Wrong—ACS (acute coronary syndrome) is used to describe unstable types of CAD status; ACS is an
umbrella term that covers unstable angina and MI.
c. He has stable angina due to development of collateral circulation over time. . Correct
stable angina (a category of CAD that basically means “ischemic heart problems that remain stable”)
is almost always related to SLOW development of obstruction of blood flow (such as slow-developing
plaque), giving the body a chance to develop collateral circulation & thus feed oxygen-deprived tissue
on an ongoing basis.
d. His pain is caused by increased preload from venous congestion. Wrong— a mix of
terms that doesn’t apply here.

10. The patient in the question above is on medications. All the following are likely EXCEPT
that he takes
a. NTG to maximize coronary artery patency.
b. NTG to dilate coronaries.
c. aspirin to prevent inflammation that leads to increased plaque formation.
d. negative inotropic medications Correct—anything that is a negative inotrope will decrease
contractility of the heart muscle, decreasing stroke volume, and thus decreasing cardiac output.

11. A patient in atrial fibrillation has an increased likelihood of
a. no cardiac output and dying immediately. Wrong—this answer would be correct if the
question asked about ventricular fibrillation; usually with atrial fibrillation the ventricles are still
working fine.
b. an arterial embolus to the lungs. Wrong—this would be correct if it said “venous” embolus to
the lungs… remember that it would be a venous embolus that flows through the right ventricle and
into the pulmonary artery.
c. a venous embolus to the brain. Wrong— this would be correct if it said “arterial” embolus to
the brain… remember that it would be an arterial embolus that flows through the left ventricle and
into the aorta, then possibly up the carotid to the brain.
d. a thromboembolic event. Correct-- when the atria are quivering, there is no “atrial kick”—no
ejection of a last bit of blood from atria to ventricles; this means some blood can pool in the atria;
pooled blood ! increase risk of thrombus! increased risk of embolus.
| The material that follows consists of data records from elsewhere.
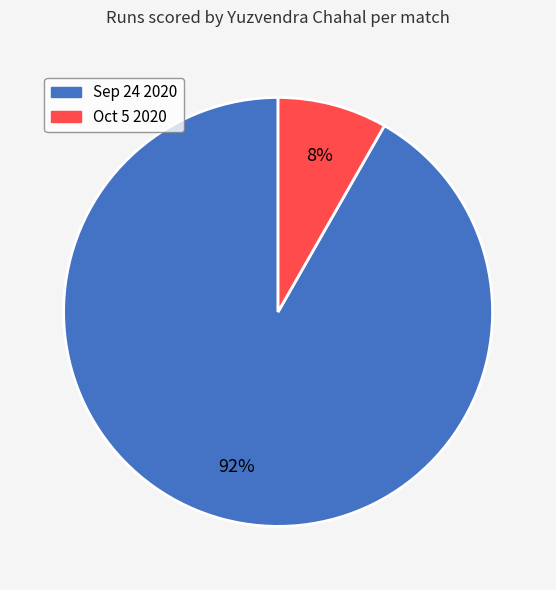

Is there a majority slice in this chart?

Yes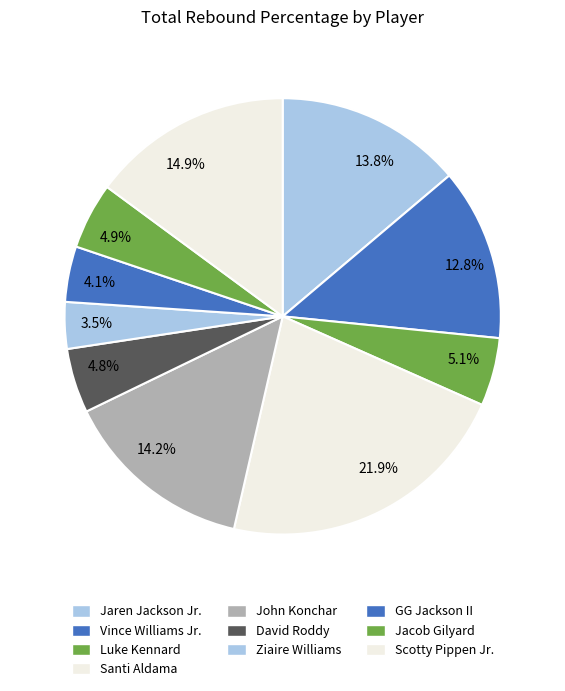

Which category has the biggest portion of the pie?

21.9%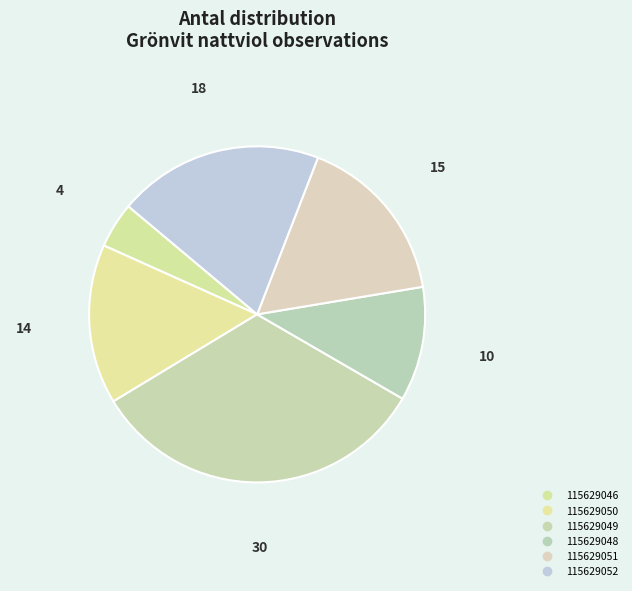

How many slices are in this pie chart?

6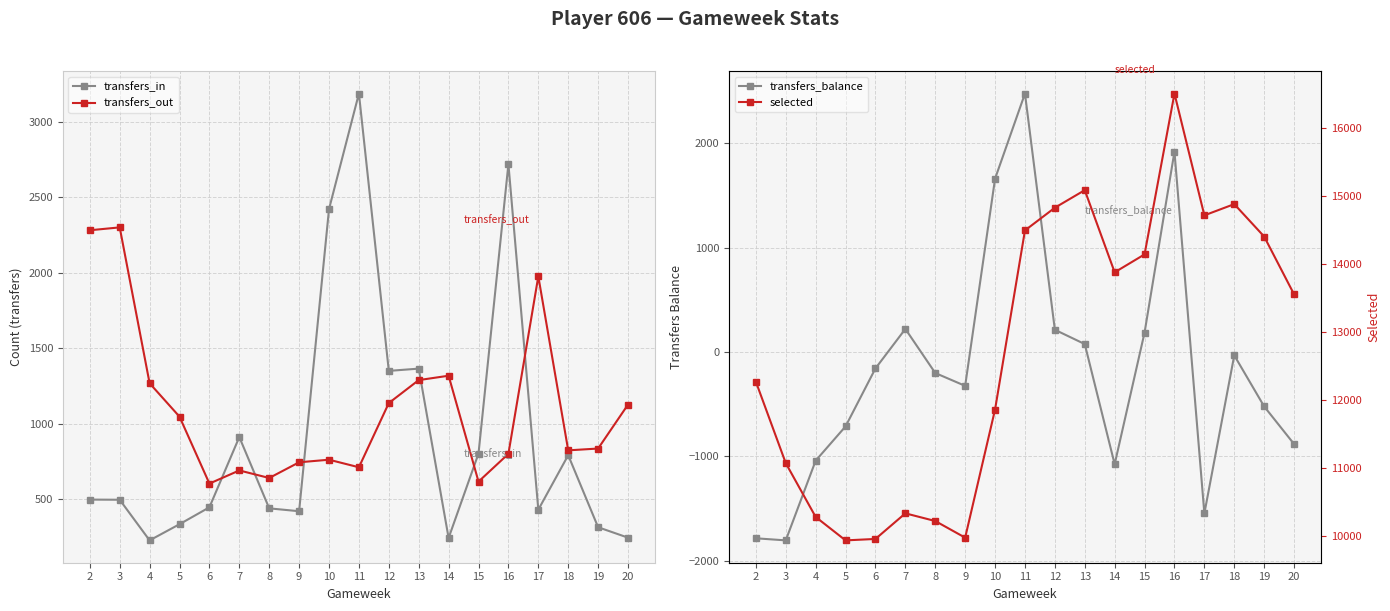

Which series has the largest total across all categories?

selected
12. Lab work done on a heart patient shows a potassium of 5.5 (normal = 3.5 – 5.0). The
patient is at risk for
a. ventricular fibrillation because his heart cells will be more irritable. Correct –
hyperkalemia can lead to more cations (K+) diffusing into myocardial cells; more cations! resetting
of RMP at a more positive charge! “closer” to the depolarization/contraction point of +30mV!
hypopolarization! heart cells more irritable & thus more likely to become irregular.
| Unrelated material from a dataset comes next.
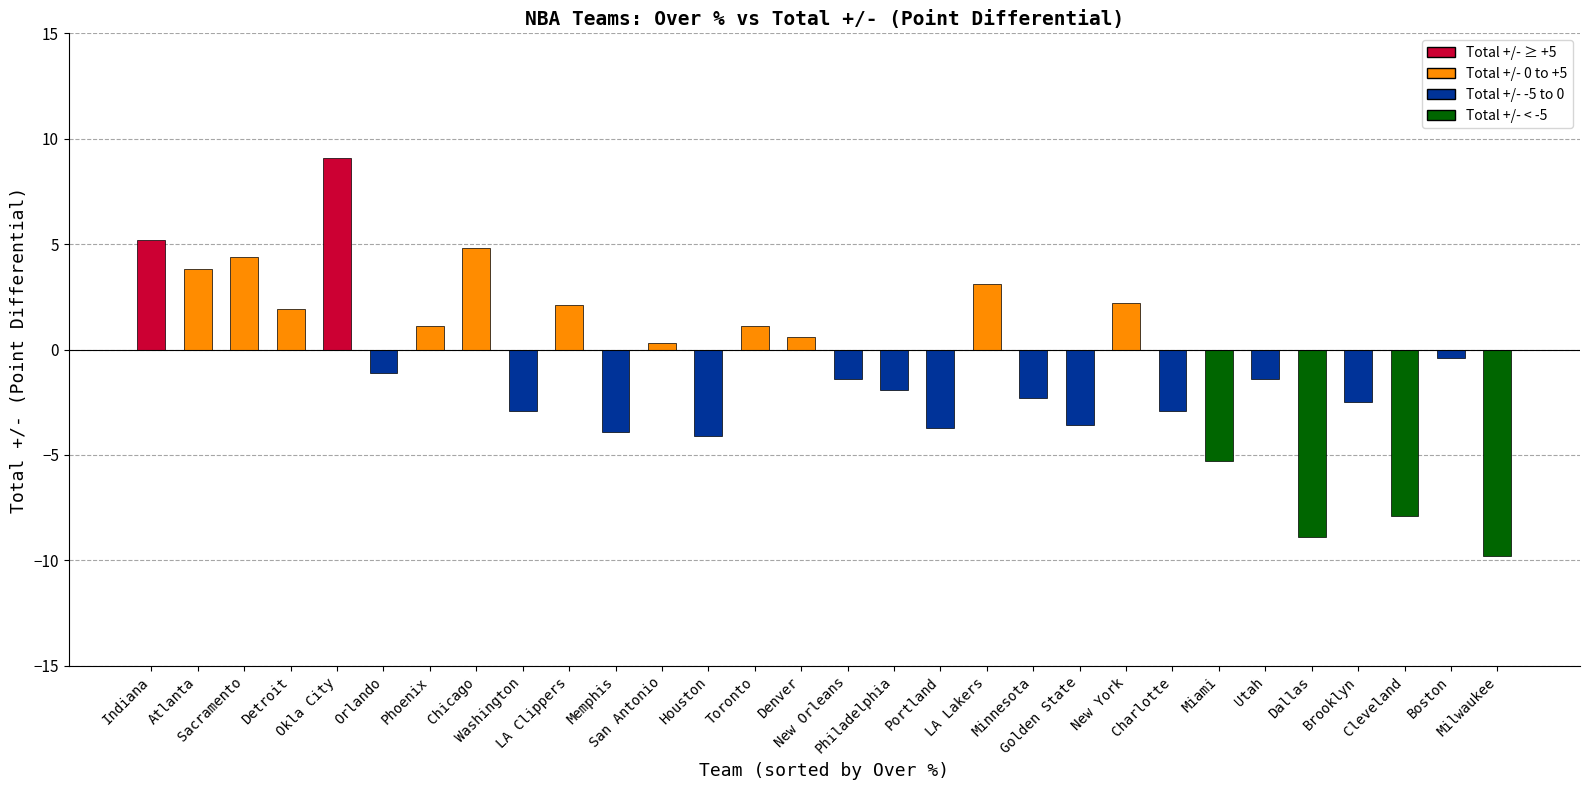

Which category has the highest value across all series?

Okla City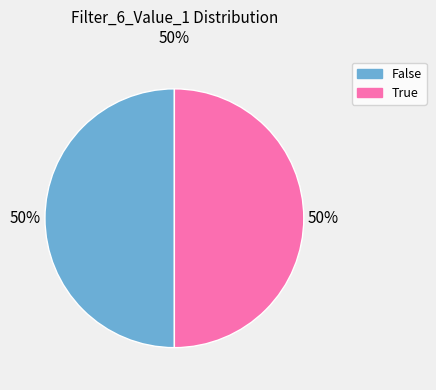

Is the sum of True and False greater than half?

Yes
b. bradycardia because his heart cells will be more sluggish. Wrong—the opposite is true.
c. atrial fibrillation because he will be in heart failure. Wrong—no mention of HF.
d. increased afterload for the left ventricular because of systemic vasoconstriction.
Wrong— systemic vasoconstriction would indeed cause an increased afterload for the LV, but this
scenario would not likely cause systemic vasoconstriction.